By Dhirendra Tripathi
Investing.com – Peloton stock (NASDAQ:PTON) traded 1.5% lower in premarket Monday following comments from its new CEO ruling out a sale of the fitness equipment maker.
Instead of a sale, Barry McCarthy, who took over from co-founder John Foley last week, told the Financial Times the company will expand its content, expand to new geographies and widen its product portfolio.
According to McCarthy, “where the magic lives” at Peloton is on its digital screens and not its connected bikes or treadmills.
Reports of the company being a takeover target have circled last two weeks after the stock lost over 80% of its market cap from a peak of $50 billion last year. Amazon (NASDAQ:AMZN), Walt Disney (NYSE:DIS), Sony (NYSE:SONY), Apple (NASDAQ:AAPL) and Nike (NYSE:NKE) were among those named as potential suitors.
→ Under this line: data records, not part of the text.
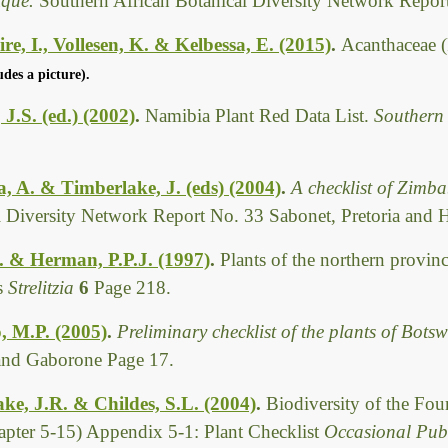
que.
Southern African Botanical Diversity Network Report
re, I., Vollesen, K. & Kelbessa, E. (2015)
.
Acanthaceae (
udes a picture).
 J.S. (ed.) (2002)
.
Namibia Plant Red Data List.
Southern
 A. & Timberlake, J. (eds) (2004)
.
A checklist of Zimb
l Diversity Network Report No. 33 Sabonet, Pretoria and 
E. & Herman, P.P.J. (1997)
.
Plants of the northern provin
rs
Strelitzia
6
Page 218.
, M.P. (2005)
.
Preliminary checklist of the plants of Bot
 and Gaborone Page 17.
ke, J.R. & Childes, S.L. (2004)
.
Biodiversity of the Fo
pter 5-15) Appendix 5-1: Plant Checklist
Occasional Publ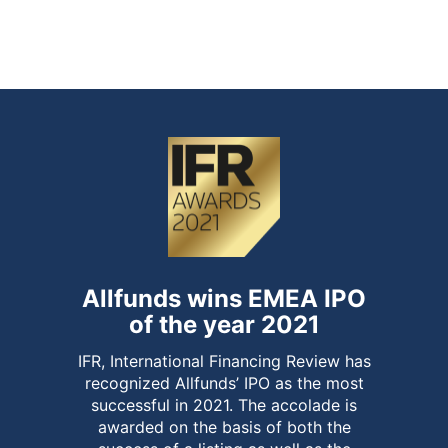
of over-allotment option and end of
stabilisation period
Allfunds wins EMEA IPO
of the year 2021
IFR, International Financing Review has
recognized Allfunds’ IPO as the most
successful in 2021. The accolade is
awarded on the basis of both the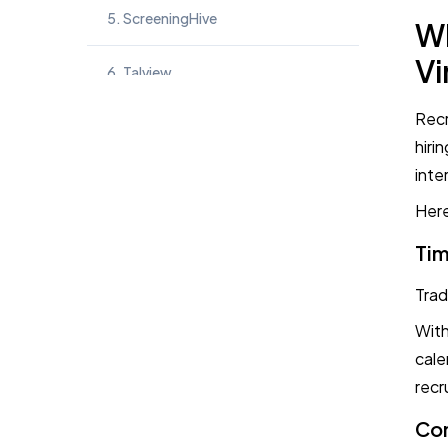
5. ScreeningHive
Wh
Vi
6. Talview
Recr
7. iMocha
hiri
inte
8. Harver
Here
9. MyInterview
Tim
10. InterviewStream
Trad
With
Key Takeaways
cale
recr
Frequently Asked Questions
Con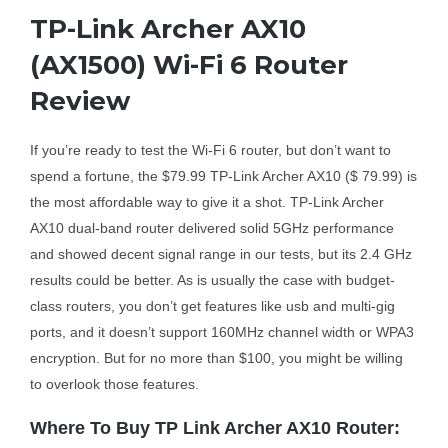
TP-Link Archer AX10
Business Router
(AX1500) Wi-Fi 6 Router
Review
DSL Modem Router
If you’re ready to test the Wi-Fi 6 router, but don’t want to
Mifi
spend a fortune, the $79.99 TP-Link Archer AX10 ($ 79.99) is
the most affordable way to give it a shot. TP-Link Archer
AX10 dual-band router delivered solid 5GHz performance
and showed decent signal range in our tests, but its 2.4 GHz
results could be better. As is usually the case with budget-
class routers, you don’t get features like usb and multi-gig
ports, and it doesn’t support 160MHz channel width or WPA3
encryption. But for no more than $100, you might be willing
to overlook those features.
Where To Buy TP Link Archer AX10 Router: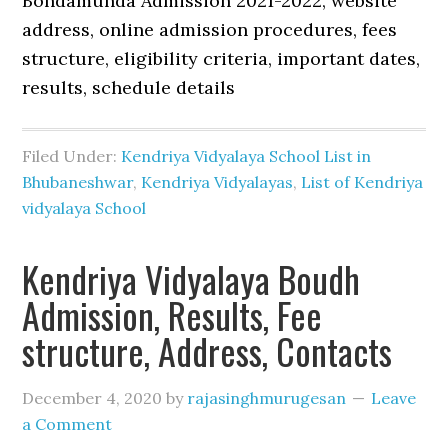
Bondamunda Admission 2021-2022, website
address, online admission procedures, fees
structure, eligibility criteria, important dates,
results, schedule details
Filed Under:
Kendriya Vidyalaya School List in
Bhubaneshwar
,
Kendriya Vidyalayas
,
List of Kendriya
vidyalaya School
Kendriya Vidyalaya Boudh
Admission, Results, Fee
structure, Address, Contacts
December 4, 2020
by
rajasinghmurugesan
Leave
a Comment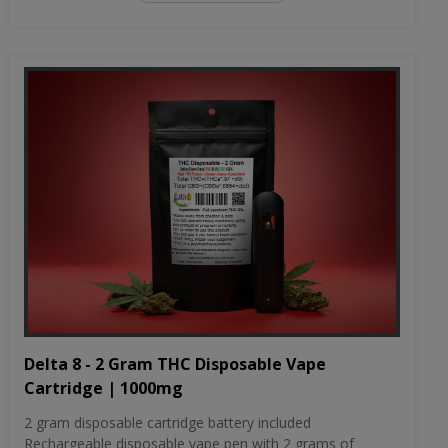
Delta 8 - 2 Gram THC Disposable Vape
Cartridge | 1000mg
2 gram disposable cartridge battery included
Rechargeable disposable vape pen with 2 grams of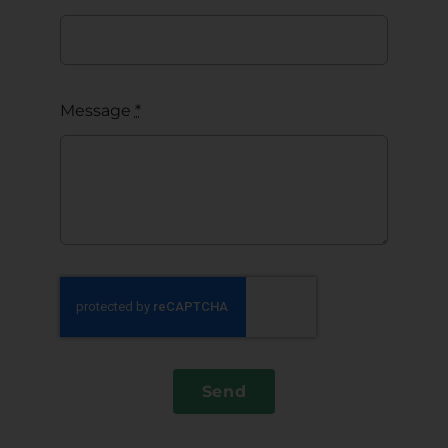
Message
*
Send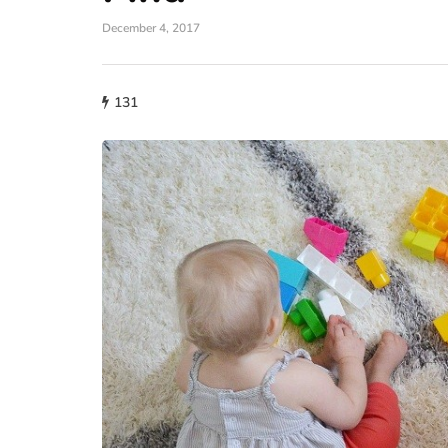
December 4, 2017
131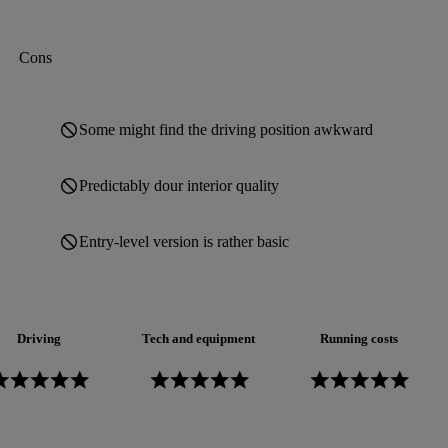
Cons
Some might find the driving position awkward
Predictably dour interior quality
Entry-level version is rather basic
Driving
Tech and equipment
Running costs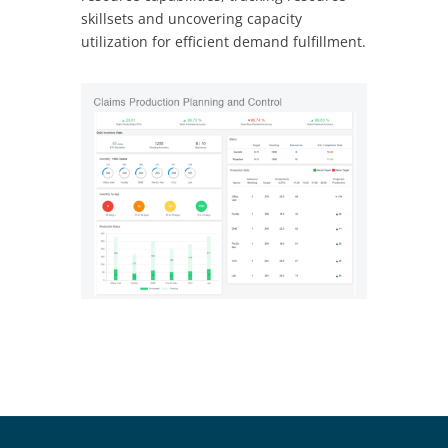
skillsets and uncovering capacity
utilization for efficient demand fulfillment.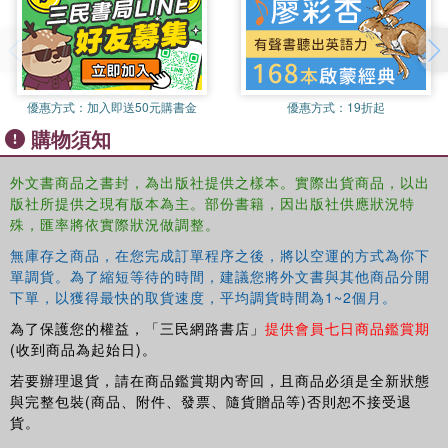
emerged as a consistently significant determinant of elite
power across this period. Indeed, the transformative effect
of military force on social and political structures of power
revealed by these studies sheds distinctive light on the
prevalence, and wide-ranging impact, of military conflicts
優惠方式：
加入即送50元購書金
優惠方式：
19折起
in this period. In turn, these studies also provide a
購物須知
particular perspective on the fluid boundaries of, as well
as the constraints on, elite power in Chinese society in a
外文書商品之書封，為出版社提供之樣本。實際出貨商品，以出
time of intense social and political change.
版社所提供之現有版本為主。部份書籍，因出版社供應狀況特
殊，匯率將依實際狀況做調整。
This book makes an important contribution to our
無庫存之商品，在您完成訂單程序之後，將以空運的方式為你下
understanding of the rise of modern China, and provides a
單調貨。為了縮短等待的時間，建議您將外文書與其他商品分開
keen insight into impact of war on the country, as such, it
下單，以獲得最快的取貨速度，平均調貨時間為1~2個月。
will be welcomed by students and scholars interested in
Chinese history, Asian history, and military history more
為了保護您的權益，「三民網路書店」
提供會員七日商品鑑賞期
broadly.
(收到商品為起始日)。
若要辦理退貨，請在商品鑑賞期內寄回，且商品必須是全新狀態
與完整包裝(商品、附件、發票、隨貨贈品等)否則恕不接受退
貨。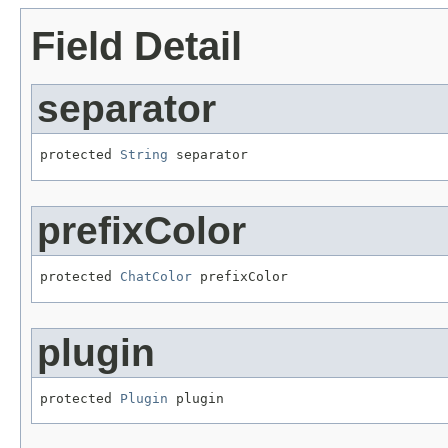
Field Detail
separator
protected 
String
 separator
prefixColor
protected 
ChatColor
 prefixColor
plugin
protected 
Plugin
 plugin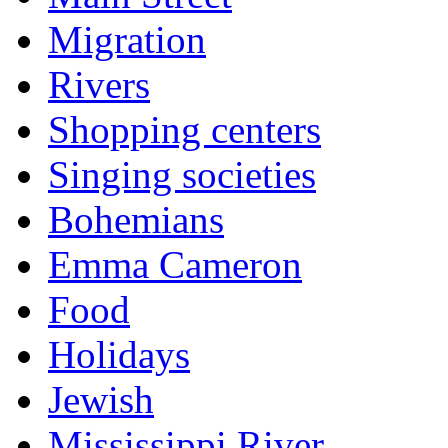
Migration
Rivers
Shopping centers
Singing societies
Bohemians
Emma Cameron
Food
Holidays
Jewish
Mississippi River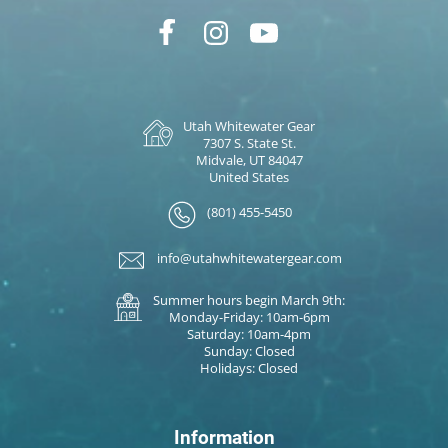
Utah Whitewater Gear
7307 S. State St.
Midvale, UT 84047
United States
(801) 455-5450
info@utahwhitewatergear.com
Summer hours begin March 9th:
Monday-Friday: 10am-6pm
Saturday: 10am-4pm
Sunday: Closed
Holidays: Closed
Information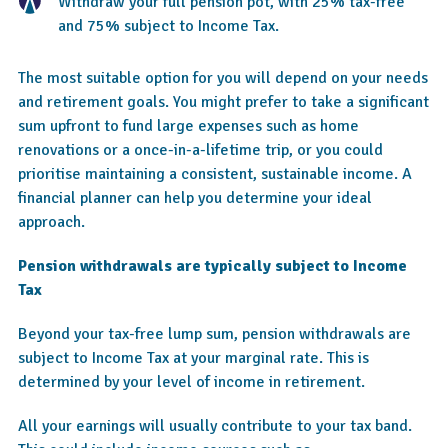
Withdraw your full pension pot, with 25% tax-free
and 75% subject to Income Tax.
The most suitable option for you will depend on your needs
and retirement goals. You might prefer to take a significant
sum upfront to fund large expenses such as home
renovations or a once-in-a-lifetime trip, or you could
prioritise maintaining a consistent, sustainable income. A
financial planner can help you determine your ideal
approach.
Pension withdrawals are typically subject to Income
Tax
Beyond your tax-free lump sum, pension withdrawals are
subject to Income Tax at your marginal rate. This is
determined by your level of income in retirement.
All your earnings will usually contribute to your tax band.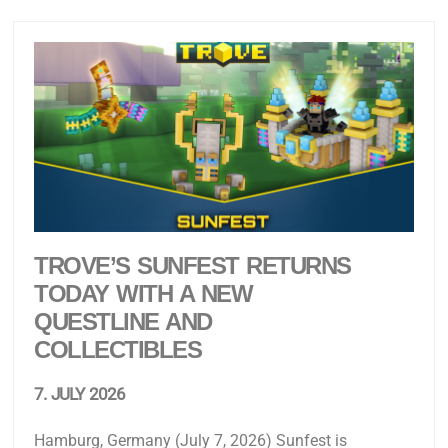
TROVE’S SUNFEST RETURNS
TODAY WITH A NEW
QUESTLINE AND
COLLECTIBLES
7. JULY 2026
Hamburg, Germany (July 7, 2026) Sunfest is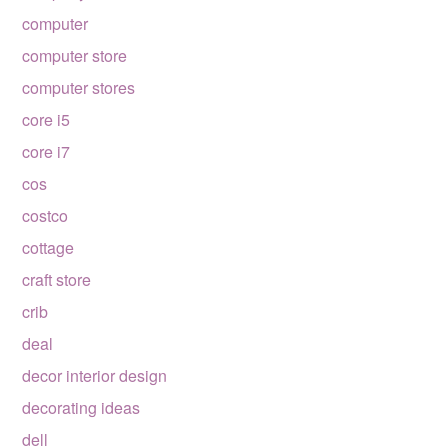
computer
computer store
computer stores
core i5
core i7
cos
costco
cottage
craft store
crib
deal
decor interior design
decorating ideas
dell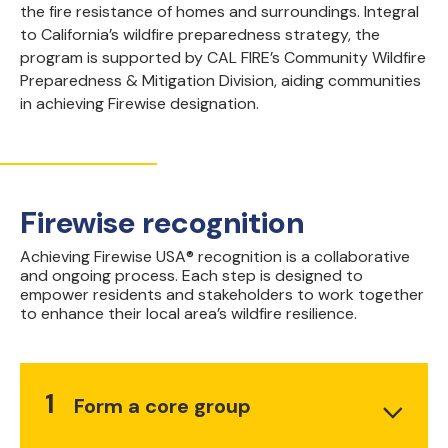
the fire resistance of homes and surroundings. Integral
to California’s wildfire preparedness strategy, the
program is supported by CAL FIRE’s Community Wildfire
Preparedness & Mitigation Division, aiding communities
in achieving Firewise designation.
Firewise recognition
Achieving Firewise USA® recognition is a collaborative
and ongoing process. Each step is designed to
empower residents and stakeholders to work together
to enhance their local area’s wildfire resilience.
1
Form a core group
The stock has gained nearly 27% this month alone on those reports.
“If I thought it was likely that the business was going to be acquired in the foreseeable future, I can’t imagine it would be a rational act to move across the country,” he told FT. McCarthy is moving to New York from California.
“There are lots of other things I could be doing with my time that are quite lucrative than hanging out with a business that’s about to be sold,” he told the paper.